Segment Start: DATA SECTION
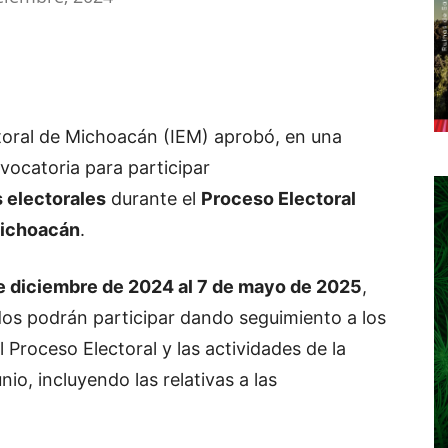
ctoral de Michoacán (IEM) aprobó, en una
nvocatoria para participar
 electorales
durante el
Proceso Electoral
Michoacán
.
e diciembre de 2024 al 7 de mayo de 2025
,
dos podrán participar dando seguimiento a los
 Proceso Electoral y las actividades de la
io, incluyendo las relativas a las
Segment End: DATA SECTION
Segment Start: DATA SECTION
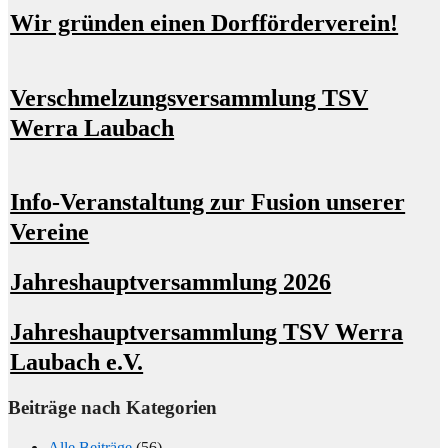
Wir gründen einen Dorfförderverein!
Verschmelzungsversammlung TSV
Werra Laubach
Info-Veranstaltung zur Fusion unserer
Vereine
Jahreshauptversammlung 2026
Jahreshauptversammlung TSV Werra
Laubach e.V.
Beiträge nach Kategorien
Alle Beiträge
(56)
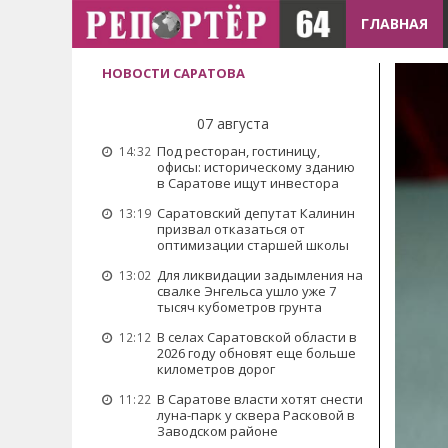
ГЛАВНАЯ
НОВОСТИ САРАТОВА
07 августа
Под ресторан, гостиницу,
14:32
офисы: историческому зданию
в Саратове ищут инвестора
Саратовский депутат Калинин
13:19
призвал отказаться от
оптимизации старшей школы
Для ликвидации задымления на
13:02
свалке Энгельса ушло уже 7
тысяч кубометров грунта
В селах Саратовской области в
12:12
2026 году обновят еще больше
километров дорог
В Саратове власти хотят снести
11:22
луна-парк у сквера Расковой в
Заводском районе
Segment End: DATA SECTION
● **WHAT NEEDS TO BE DONE**
Could you reproduce the material from the line containing "ctoral de Michoacán (IEM) aprobó, en una" down through the line containing "io, incluyendo las relativas a las", swapping "seguimiento" for "acompañamiento" and leaving everything else unchanged?

● **EXPECTED ANSWER**
ctoral de Michoacán (IEM) aprobó, en una
nvocatoria para participar
 electorales
durante el
Proceso Electoral
Michoacán
.
e diciembre de 2024 al 7 de mayo de 2025
,
dos podrán participar dando acompañamiento a los
 Proceso Electoral y las actividades de la
io, incluyendo las relativas a las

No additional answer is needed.